A month ago I had watched Chase Jarvis and Ramit Sethi talk about freelance work and the mentality required to do acquire work like a pro. The main take away I got was to consider all the work I was doing (day job, other projects, new projects) and consider them like a juggler. It requires a lot of work to keep several different projects going, but over time the goal is to be juggling the right project.
I browsed through http://www.reddit.com/r/Jobs4Bitcoins occasionally, but the moderator set up a little recipie with IFTTT.com where I get an email everytime someone posts a new job. I ignore most jobs since they are either outside my skill set or not interesting to me, but one job caught my eye. The gentleman had recently lost his wife and needed a digital illustration for a granite memorial bench. I had never done work like this before, so I cleaned up my portfolio and sent him a bid for the work.
He said yes. I was slightly beside myself with excitement!
I called him up and then reality hit. He just lost his wife and he has a young daughter. Yikes!
I thought about what would happen if my wife passed on in a similar way and the emotional heaviness of this work set in. He had already purchased the memorial bench, but the engravers were difficult to reach. And on top of that even dealing with anything related to his wife was challenging.
I knew this was slightly outside my expertise, but I also agreed to communicate with the engravers and make sure I could get in touch with the actual engraver -- the client always had to be patched through someone else, if they were around -- and get them early samples of the design to make sure it would engrave well.
After a few calls, I got the name of the engraver and started working on drafts. The client wanted a quaint bridge in the center, and I started drawing out different bridges.

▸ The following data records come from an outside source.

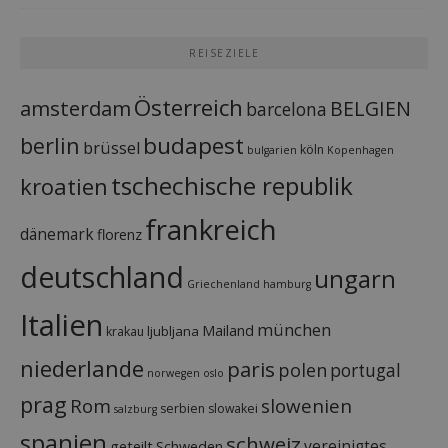
REISEZIELE
Österreich
amsterdam
BELGIEN
barcelona
budapest
berlin
brüssel
köln
bulgarien
Kopenhagen
tschechische republik
kroatien
frankreich
dänemark
florenz
deutschland
ungarn
Griechenland
hamburg
Italien
münchen
Mailand
ljubljana
krakau
niederlande
paris
polen
portugal
norwegen
oslo
prag
Rom
slowenien
serbien
slowakei
salzburg
spanien
schweiz
vereinigtes
geteilt
Schweden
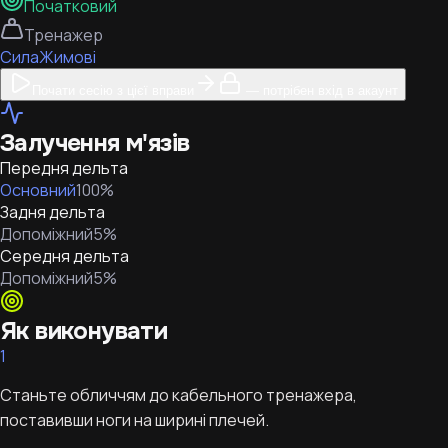
Початковий
Тренажер
Сила
Жимові
Почати сесію з цієї вправи
— потрібен вхід в акаунт
Залучення м'язів
Передня дельта
Основний
100
%
Задня дельта
Допоміжний
5
%
Середня дельта
Допоміжний
5
%
Як виконувати
1
Станьте обличчям до кабельного тренажера,
поставивши ноги на ширині плечей.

I didn't one every bridge to be based on something I'd found on the Internet, so I branched out and used magazines, books, and my imagination as sources for various briges. I presented my initial draft to my client and awaited his feedback.
He said he liked the middle bridge on the first row. He and his wife were pretty conservative and the bridge matched their aesthetic.
I did a few more to try to pull in concepts he wanted to see with people acting as a bridge. In the end he still preferred his first choice and like seeing additional material textures added to the bridge.
I was pretty happy with the results, then he emailed me this image.
He wanted to incorporate the border work into the piece. I will admit, my initial reaction was jaw drop that nearly bruised my chin. Then I zoomed in and got lost with all the details of the pattern. It seemed it was repeated, but I had no freaking clue how to consistently isolate a base pattern since the corners joined in a complex way with the vertical and horizontal patterns.
I waited a few days, and when he asked about how things were going, I kicked my design mojo into overdrive and just did it. I drew out each line, and copied and pasted where I could.
Eventually I banged out one panel, and was able to give him a draft. The main issue was the white space on either side of the first and last panel. The empty parts where due to a dimension mismatch. The border pattern he wanted was not as wide as the bench width.
He used Photoshop and emailed me a way the sides could be expanded. I really wish I could have used the same method to stretch out the first and last panels, but I was using a vector based program which is essentially based on dots and lines. It would be pretty obvious if something wasn't lined up.
I redrew the sides and took a portion of the border pattern to repeat the wider pattern until the first and last panel were much wider.
My client also requested there be a little more life in the center panel. I added more trees a couple more birds, and the river took me 3 tries, but I eventually had something I was happy with.
Here's the center panel by itself.
I had sent out a test file to the engraver and an early draft to make sure I wasn't breaking any design limits since I had never designed for stone. But he sent back images using a similar stone and the results came out pretty good.
I spoke to a friend about this project and how each phase of it required different approaches and different energies very similar to the beginning, middle, and end game of chess.
The client is now awaiting photographs of the final engravings and I've requested copies so I can share them here as well.